1. Pick a theme that allows for various fields, subfields, and interdisciplinary work to be showcased in a way that won’t gravitate too much around any one style/methodology (eg, “the nature of time”, “religious experience”, would be interesting)- difference/diversity within a big picture topic that *everyone* can care about is good. Insider work is no fun, and an open topic conference makes it questionable whether anyone with actual interest/background in the basic subject of one’s work will be there. (Keeping this point in mind for paper selection is good- avoid papers that rely too heavily on insider knowledge, hyperjargony stuff, etc- ie choose things a general audience can track without much- or any- background in specific literature or terminology, or prepare to let the cricketts lead Q&A if no one specifically was assigned to comment.)

2. Prioritize conference etiquette and designate volunteers to enforce rules and regulate the environment during presentations. I think I speak for everyone when I say I *hate* it when chairs/commenters/MCs are irresponsible or negligent in a way that undermines the goal of the talks, eg by failing to ensure fairness during Q&A (eg by letting a single person dominate and volley their question endlessly while others are waiting), by doing nothing when there is a serious distraction that could be handled (or even creating it themselves- like once when an organizer started noisily taking out garbages in back during the final talk), or basically just failing in general to consider participants’ interests and minimize disturbances and whatnot. I’ve been a victim and witness of such inconsiderateness and it sucks, and can take a lot away from the experience. (Be deliberate about designating a committee chair who is not afraid to take the reins and clearly communicate best practices, expectations, directions, etc., for volunteers, attendees, etc., so things run as smoothly and fairly as possible.)

Jake
1 year ago

I want to add a strong ‘no’ to question 5, of whether location should factor into decisions.
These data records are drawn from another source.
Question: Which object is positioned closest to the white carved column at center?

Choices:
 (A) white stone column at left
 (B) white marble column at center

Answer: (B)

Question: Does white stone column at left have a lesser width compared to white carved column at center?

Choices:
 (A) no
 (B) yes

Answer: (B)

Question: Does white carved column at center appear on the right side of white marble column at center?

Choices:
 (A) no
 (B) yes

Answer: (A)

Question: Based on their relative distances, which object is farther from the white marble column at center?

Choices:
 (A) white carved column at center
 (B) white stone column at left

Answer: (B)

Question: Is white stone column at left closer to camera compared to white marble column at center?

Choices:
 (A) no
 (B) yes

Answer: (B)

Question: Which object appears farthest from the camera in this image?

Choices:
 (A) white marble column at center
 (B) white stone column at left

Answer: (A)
Unless, that is, the CFP makes it explicit, because otherwise it’s a waste of people’s time working on papers to submit when they’re just going to be rejected for some other reason. (e.g., we invite submissions from grad students in the state of New York — or whatever). But that would be weird and unusual.

If you aren’t covering travel costs, then why does it matter if someone wants to pay for an expensive trip themselves? Plus, the location where someone will be traveling from does not necessarily correspond to the university where they’re a student (maybe they will happen to be visiting a friend who lives nearby). So it seems like the criterion couldn’t be applied equally. If you are covering speakers’ travel, then I recommend, again, not basing acceptances on location, but rather offering a blanket $300 or whatever fits the budget to each speaker to reimburse travel costs – leaving it up to them to decide whether they can afford to pay the difference, if they’re far away.